What the exercise asks >> Could you copy exactly the line that contains "had in mind.</p>" and every line after it to the end of the records, and nothing more?

(Data entries)
______

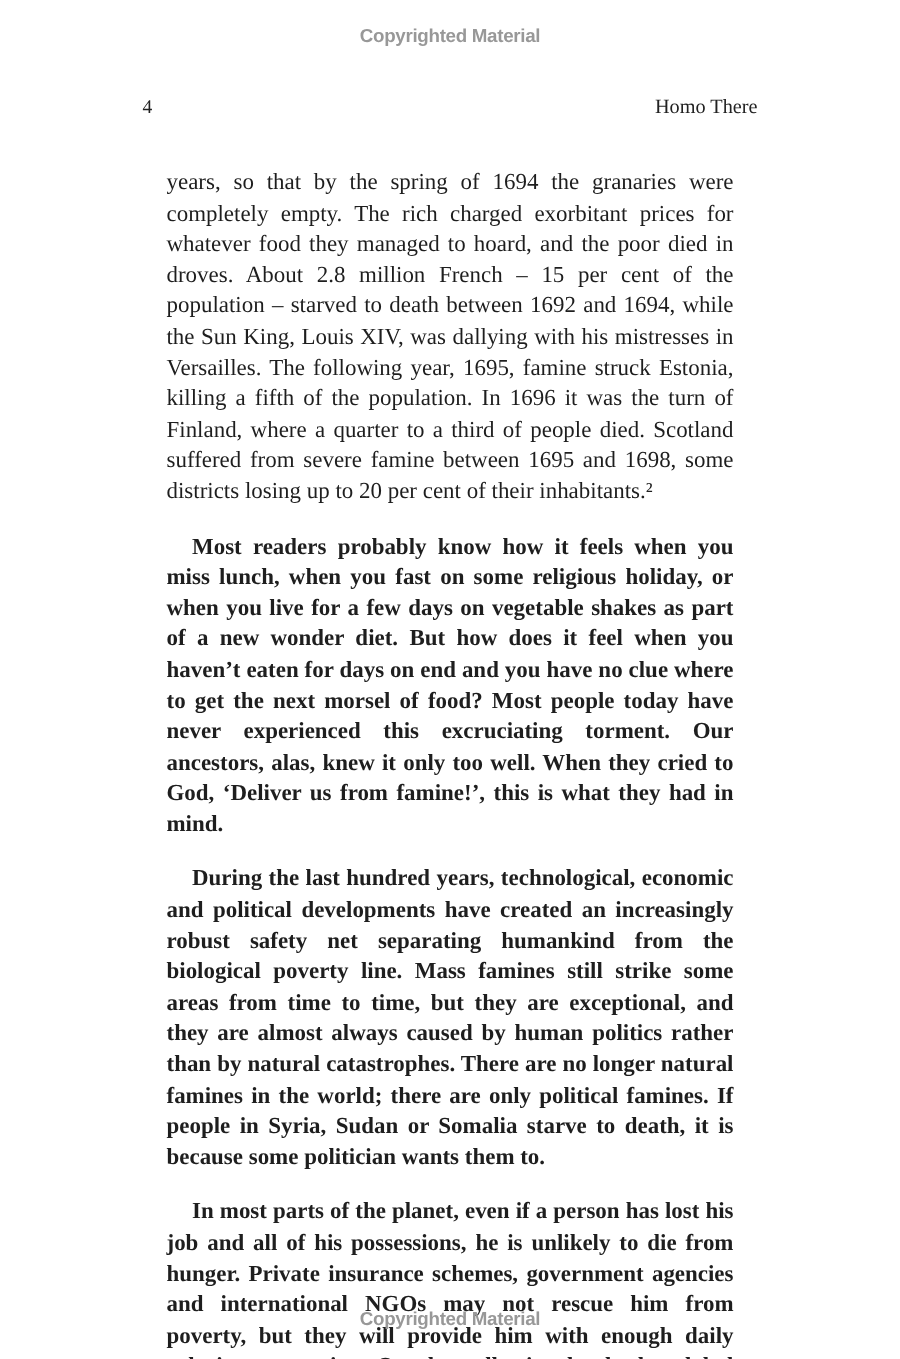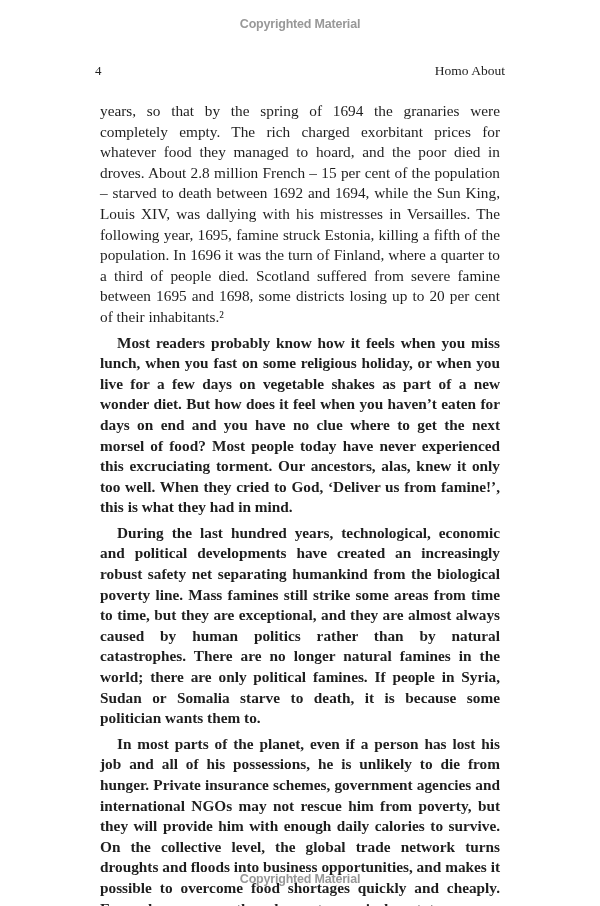--- a/index.html
+++ b/index.html
@@ -47,38 +47,38 @@
     position: absolute;
     top: 96px;
     left: 95px;
     width: 410px;
     color: #1e1e1e;
     font-size: 15.3px;
     line-height: 20.6px;
     text-align: justify;
   }
   .body-text p {
-    margin: 5px;
+    margin: 16px;
     padding: 0;
   }
   .body-text p.indented {
     text-indent: 17px;
     font-weight: bold;
   }
 </style>
 </head>
 <body>
 
 <div class="page">
 
   <div class="watermark top">Copyrighted Material</div>
 
   <div class="running-head">
     <span class="page-number">4</span>
-    <span class="running-title">Homo About</span>
+    <span class="running-title">Homo There</span>
   </div>
 
   <div class="body-text">
     <p>years, so that by the spring of 1694 the granaries were completely empty. The rich charged exorbitant prices for whatever food they managed to hoard, and the poor died in droves. About 2.8 million French – 15 per cent of the population – starved to death between 1692 and 1694, while the Sun King, Louis XIV, was dallying with his mistresses in Versailles. The following year, 1695, famine struck Estonia, killing a fifth of the population. In 1696 it was the turn of Finland, where a quarter to a third of people died. Scotland suffered from severe famine between 1695 and 1698, some districts losing up to 20 per cent of their inhabitants.²</p>
     <p class="indented">Most readers probably know how it feels when you miss lunch, when you fast on some religious holiday, or when you live for a few days on vegetable shakes as part of a new wonder diet. But how does it feel when you haven’t eaten for days on end and you have no clue where to get the next morsel of food? Most people today have never experienced this excruciating torment. Our ancestors, alas, knew it only too well. When they cried to God, ‘Deliver us from famine!’, this is what they had in mind.</p>
     <p class="indented">During the last hundred years, technological, economic and political developments have created an increasingly robust safety net separating humankind from the biological poverty line. Mass famines still strike some areas from time to time, but they are exceptional, and they are almost always caused by human politics rather than by natural catastrophes. There are no longer natural famines in the world; there are only political famines. If people in Syria, Sudan or Somalia starve to death, it is because some politician wants them to.</p>
     <p class="indented">In most parts of the planet, even if a person has lost his job and all of his possessions, he is unlikely to die from hunger. Private insurance schemes, government agencies and international NGOs may not rescue him from poverty, but they will provide him with enough daily calories to survive. On the collective level, the global trade network turns droughts and floods into business opportunities, and makes it possible to overcome food shortages quickly and cheaply. Even when wars, earthquakes or tsunamis devastate</p>
   </div>
 
   <div class="watermark bottom">Copyrighted Material</div>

______

Result of the task >>
     <p class="indented">Most readers probably know how it feels when you miss lunch, when you fast on some religious holiday, or when you live for a few days on vegetable shakes as part of a new wonder diet. But how does it feel when you haven’t eaten for days on end and you have no clue where to get the next morsel of food? Most people today have never experienced this excruciating torment. Our ancestors, alas, knew it only too well. When they cried to God, ‘Deliver us from famine!’, this is what they had in mind.</p>
     <p class="indented">During the last hundred years, technological, economic and political developments have created an increasingly robust safety net separating humankind from the biological poverty line. Mass famines still strike some areas from time to time, but they are exceptional, and they are almost always caused by human politics rather than by natural catastrophes. There are no longer natural famines in the world; there are only political famines. If people in Syria, Sudan or Somalia starve to death, it is because some politician wants them to.</p>
     <p class="indented">In most parts of the planet, even if a person has lost his job and all of his possessions, he is unlikely to die from hunger. Private insurance schemes, government agencies and international NGOs may not rescue him from poverty, but they will provide him with enough daily calories to survive. On the collective level, the global trade network turns droughts and floods into business opportunities, and makes it possible to overcome food shortages quickly and cheaply. Even when wars, earthquakes or tsunamis devastate</p>
   </div>
 
   <div class="watermark bottom">Copyrighted Material</div>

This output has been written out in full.